BRM: I’ve just finished working on the edits of Michele Mari’s novel Verdigris, which probably gripped me more than any other contemporary novel when I read it for the first time (and I continued to find it completely entrancing while rereading and translating it). That will be published by And Other Stories in January 2024, while Mari’s short story collection You, Bleeding Childhood will come out first, in July 2023; I’m really looking forward to his books finally becoming available to anglophone readers, and translating him has meant a lot to me. Now I’ll be focusing on Walter Siti’s Paradise Overload (Troppi paradisi in Italian), thanks to an NEA Fellowship. There’s no publisher for that project yet, but the novel is truly a masterpiece, in my opinion. It’s one of those books for which there’s a before and after, in the sense that it really changed the literary landscape in Italy, especially in terms of autofiction, but also for contemporary queer writing and fiction dealing with mass media.
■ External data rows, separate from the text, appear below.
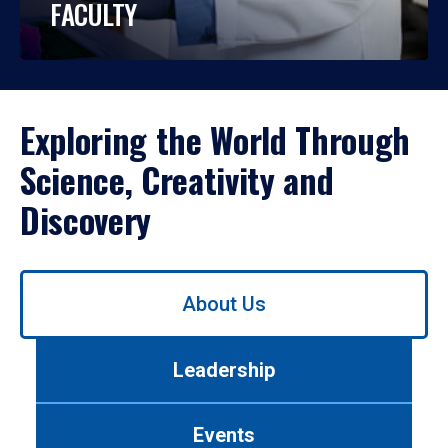
FACULTY
Exploring the World Through
Science, Creativity and
Discovery
Use
About Us
left/right
arrows
to
Leadership
navigate
between
tabs.
Events
Use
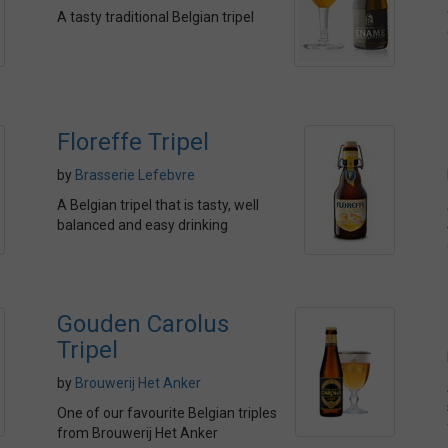
A tasty traditional Belgian tripel
Floreffe Tripel
by
Brasserie Lefebvre
A Belgian tripel that is tasty, well
balanced and easy drinking
Gouden Carolus
Tripel
by
Brouwerij Het Anker
One of our favourite Belgian triples
from Brouwerij Het Anker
SM: One last question. What advice do you have for emerging translators?
BRM: I’d definitely suggest applying for translation grants; it’s an obvious suggestion, but I should say that they’ve been incredibly helpful for me and that I always thought my chances were very slim when applying. My biggest piece of advice, though, is to focus on the authors you truly enjoy reading. Even if they’re difficult writers, that enjoyment generally makes the process worth it as a translator. Critical and commercial success does not always “translate”—at the end of the day, when evaluating authors and books, nothing is as objective as your own subjective appreciation of the work.
SM: What great advice! Grazie!
This was encouraging for me as a Italian to English literary translator. Our paths are parallel in other ways too. I have always focused on the authors I enjoy reading, and that is good advice! Congratualtions on all of your success!